Excerpt provided:
========================================
Early pregnancy is awful. I was puking sick with this little one from about week 5 until week 22 or so. (Just in time to start the heartburn/backache section of this lovely journey.) I went to work, but wasn't very good at my job. I actually had people comment to me that I looked terrible/green/queezy/ill/tired...lovely. Not only do I feel like s%$#, I look like it too? I would say I lost my cookies maybe 6-7 times a day. I had to stop on the drive to work several times to puke by the side of the road. Once a cop slowed down to take a good long look at me. I think he figured I had tied one on the night before. I wanted him to ask me if I had been drinking just so I could yell at somebody about how horrid I felt, but he kept driving. Hangovers have nothing on early pregnancy.
I was so tired too, but with a toddler in the house, I'm pretty used to running on a partial tank. With #1, I fell asleep at my desk many times, and had to stop and nap at rest stops during my 40 minute commute so that I didn't fall asleep at the wheel.
As for the boobs, let's just say that they are a no touch zone for about 8 weeks. I was amazed at how sore they were, and how they seemed to grow bigger overnight. Too bad that amazing rack doesn't distract from how green and ill I look, eh?
========================================
Saved entries:
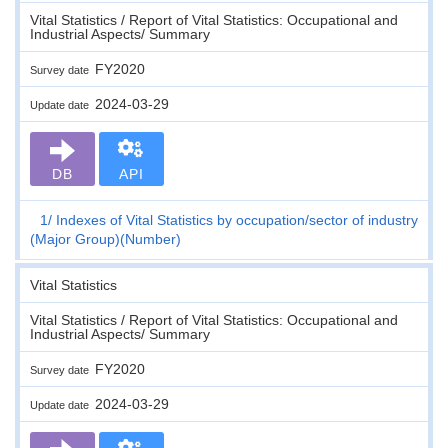
Vital Statistics / Report of Vital Statistics: Occupational and
Industrial Aspects/ Summary
FY2020
Survey date
2024-03-29
Update date
DB
API
1
Indexes of Vital Statistics by occupation/sector of industry
(Major Group)(Number)
Vital Statistics
Vital Statistics / Report of Vital Statistics: Occupational and
Industrial Aspects/ Summary
FY2020
Survey date
2024-03-29
Update date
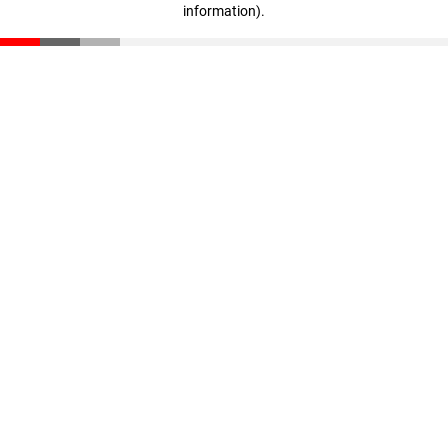
information)
.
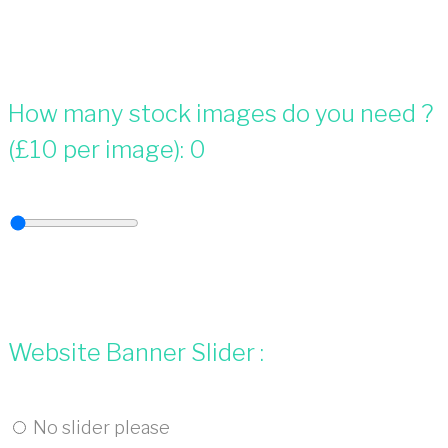
How many stock images do you need ?
(£10 per image):
0
Website Banner Slider :
No slider please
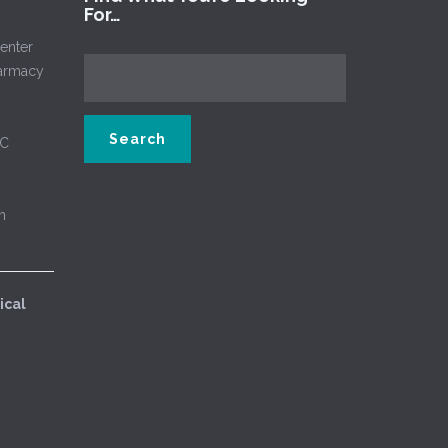
For…
enter
harmacy
NC
m
ical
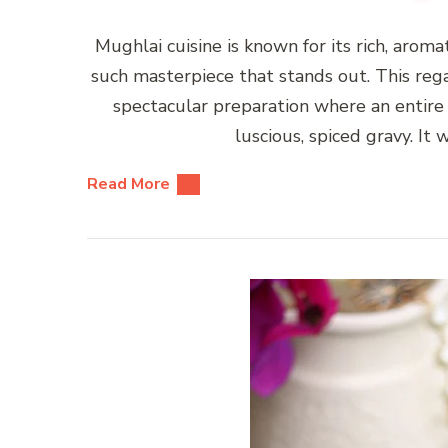
Mughlai cuisine is known for its rich, arom
such masterpiece that stands out. This rega
spectacular preparation where an entire 
luscious, spiced gravy. I
Read More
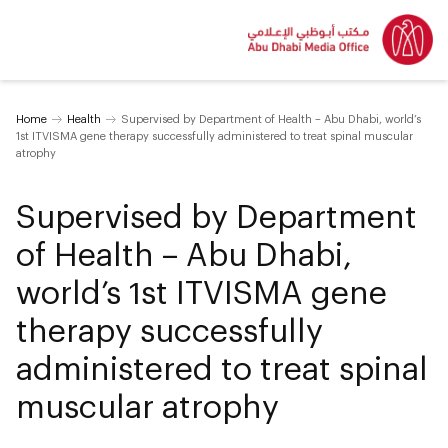
Home
Health
Supervised by Department of Health – Abu Dhabi, world’s
1st ITVISMA gene therapy successfully administered to treat spinal muscular
atrophy
Supervised by Department
of Health – Abu Dhabi,
world’s 1st ITVISMA gene
therapy successfully
administered to treat spinal
muscular atrophy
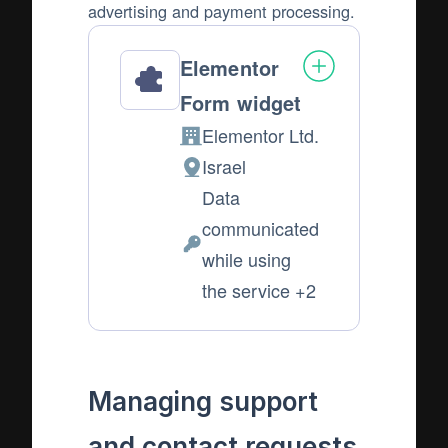
advertising and payment processing.
Elementor
Form widget
Elementor Ltd.
Company:
Israel
Place
Data
of
communicated
processing:
Personal
while using
Data
the service +2
processed:
Managing support
and contact requests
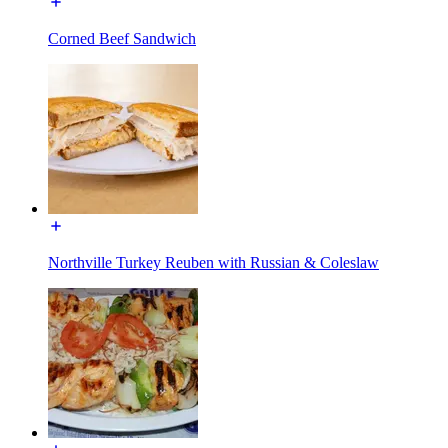
Corned Beef Sandwich
Northville Turkey Reuben with Russian & Coleslaw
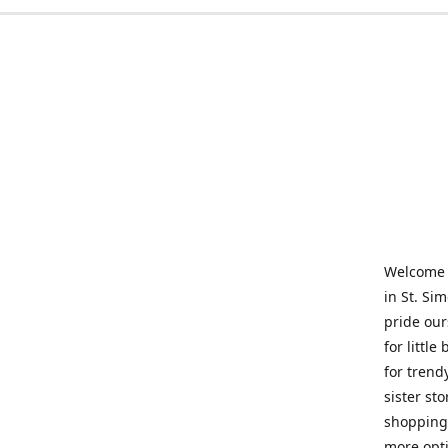
Welcome t
in St. Si
pride our
for little
for trend
sister st
shopping 
more opti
========================================
What is expected: Update the pregnancy post starting with "Early pregnancy is" and going on through "on early pregnancy.", changing "cop" to "police officer". The listing above is separate material, unrelated to the pregnancy post.

Output of the exercise:
Early pregnancy is awful. I was puking sick with this little one from about week 5 until week 22 or so. (Just in time to start the heartburn/backache section of this lovely journey.) I went to work, but wasn't very good at my job. I actually had people comment to me that I looked terrible/green/queezy/ill/tired...lovely. Not only do I feel like s%$#, I look like it too? I would say I lost my cookies maybe 6-7 times a day. I had to stop on the drive to work several times to puke by the side of the road. Once a police officer slowed down to take a good long look at me. I think he figured I had tied one on the night before. I wanted him to ask me if I had been drinking just so I could yell at somebody about how horrid I felt, but he kept driving. Hangovers have nothing on early pregnancy.